== Segment start ==

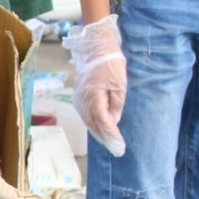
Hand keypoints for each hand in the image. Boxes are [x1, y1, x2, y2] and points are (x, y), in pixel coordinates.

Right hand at [64, 15, 126, 156]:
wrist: (96, 48)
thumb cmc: (110, 63)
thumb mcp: (119, 83)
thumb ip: (116, 104)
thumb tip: (113, 119)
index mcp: (94, 97)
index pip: (103, 122)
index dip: (112, 136)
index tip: (120, 147)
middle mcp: (83, 100)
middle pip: (94, 125)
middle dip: (106, 139)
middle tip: (117, 150)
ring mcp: (79, 99)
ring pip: (88, 121)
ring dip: (99, 133)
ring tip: (110, 144)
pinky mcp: (79, 96)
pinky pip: (86, 115)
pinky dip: (93, 125)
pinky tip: (100, 129)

== Segment end ==

__YOUR ASSIGNMENT__.
Where a line in the material above holds "pinky", copy that line.

__EXERCISE RESULT__.
pinky mcp: (79, 96)
pinky pip: (86, 115)
pinky dip: (93, 125)
pinky tip: (100, 129)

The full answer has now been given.